Доктор говорил по-английски довольно хорошо, намного лучше, чем десять лет назад, но с теми же странными интонациями, скрежещущими звуками, которые перенесли Джеффа в лето 1591 года с его османскими голосами и запахами, наполнявшими двор в те месяцы, когда даже взгляды были чужими и трудными для перевода.
Но если на мгновение показалось, что с тех пор не прошло и минуты, взглянув на Тэтчера, Джефф поправил хронологию: десять лет на севере состарили турка, и Беллок подумал, не следует ли ему пойти в другое место и начать все сначала, сказав Сесилу и Билу, что он просчитался. Но это было бы дорогостоящей, возможно, фатальной задержкой.
Доктор был толще в нескольких местах, но худее почти всюду, его голову и плечи клонило навстречу земле и неизбежному, его волосы стали белыми и жесткими, глаза утонули в гротах из костей и кожи. Возможно, возраст облегчит контроль над ним и его включение в пьесу. Старики выходят на сцену незаметно и без сопротивления; зрители инстинктивно чувствуют, что они не совершают никаких действий, только комментируют; какой вред они могут причинить? Важные персонажи просто продолжают говорить в их присутствии, как будто те глухие, пока, наконец, существование пожилых не признают раздраженным «Ну, чего тебе?»
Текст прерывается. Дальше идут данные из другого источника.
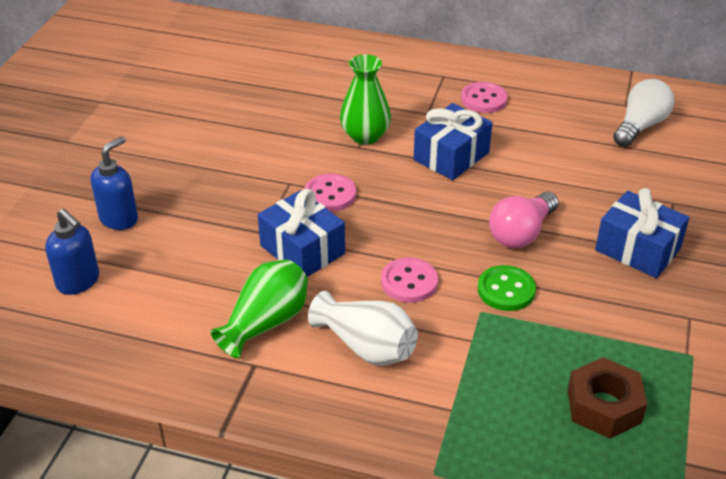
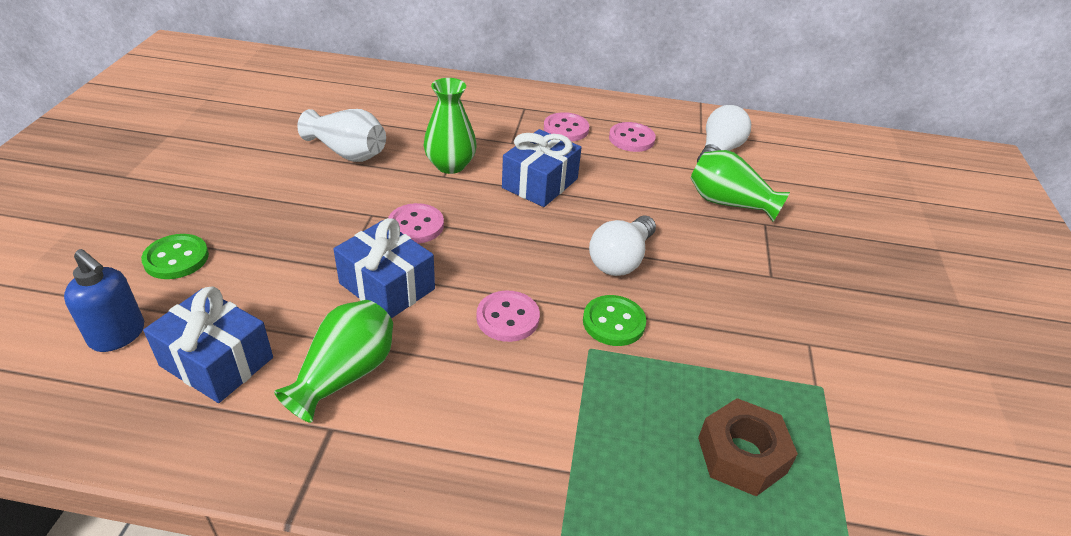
camera: 10 degrees left, 0 degrees up
blue soap dispenser [91,136,138,230] -> green button [141,234,209,279]
white vase [308,291,418,366] -> white vase moved to [297,109,386,162]
pink light bulb [489,192,559,248] -> white light bulb [589,215,656,276]
blue gift [595,188,689,278] -> blue gift moved to [143,287,273,403]
none -> pink button [609,122,656,152]
none -> green vase [691,150,790,222]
Дэвид Леверет достаточно точно описал сцены, участниками которых были они оба: барон бьется на полу Зала аудиенций, прижав кулаки к щеке; леди кричит об одержимости демонами; доктор использует инструмент, чтобы защитить язык Морсби; и странная деталь, которую сам Тэтчер никогда не забывал, — ножка королевы Елизаветы, украшенная драгоценными камнями, появляется из-под красно-золотого платья, когда монархиня наклоняется вперед, чтобы жадно взглянуть на конвульсии барона.
Кончиком кинжала Леверет вытолкнул несколько набухших красных семян с их воскообразного ложа на белую ладонь турка. Колючий дождь ветром несло вбок, и фрукты блестели от капель воды и бледного, затуманенного света.